Supplied material below:
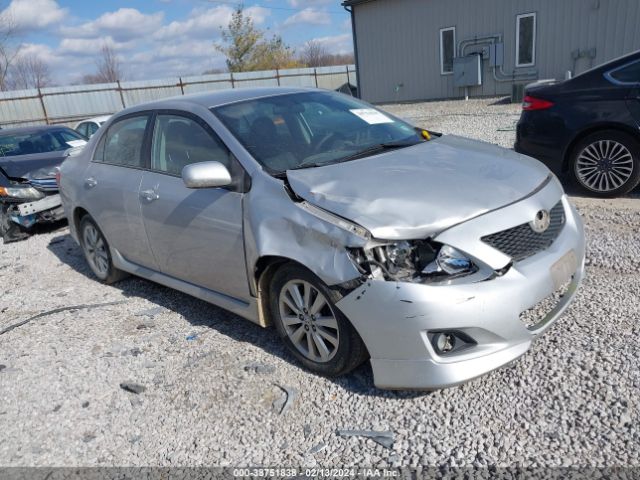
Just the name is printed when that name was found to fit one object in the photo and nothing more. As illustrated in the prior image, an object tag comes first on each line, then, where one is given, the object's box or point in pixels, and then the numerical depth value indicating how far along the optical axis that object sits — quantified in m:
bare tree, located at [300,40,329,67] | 55.93
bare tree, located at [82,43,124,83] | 50.56
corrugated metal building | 14.67
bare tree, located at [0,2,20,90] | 37.41
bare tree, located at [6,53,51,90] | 43.26
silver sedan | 2.47
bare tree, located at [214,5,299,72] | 39.75
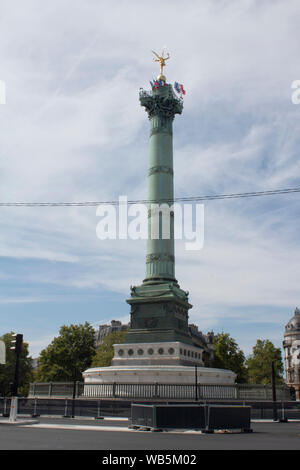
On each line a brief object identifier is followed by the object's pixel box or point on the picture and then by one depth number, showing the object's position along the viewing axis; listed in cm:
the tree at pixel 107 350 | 6256
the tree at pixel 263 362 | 8025
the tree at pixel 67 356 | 6512
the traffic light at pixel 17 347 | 2398
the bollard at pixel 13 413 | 2231
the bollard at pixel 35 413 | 2694
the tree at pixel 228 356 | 6988
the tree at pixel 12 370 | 7025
End of Supplied material.
Work request: Copy each line from the entries above that has the word "along" in it.

Output for this task:
Just the name is printed when that name was found to fit one object in the photo and nothing more. As illustrated in the prior image, an object tag comes first on each line, then, where one is given, the object's box or point in pixels, and then the numerical depth value indicating how far along the optical axis that object sits — quantified in m:
On each line a brief object identifier is followed by the object's pixel box or point on the picture and then by one depth number, showing the object's position along the viewing axis; listed in cm:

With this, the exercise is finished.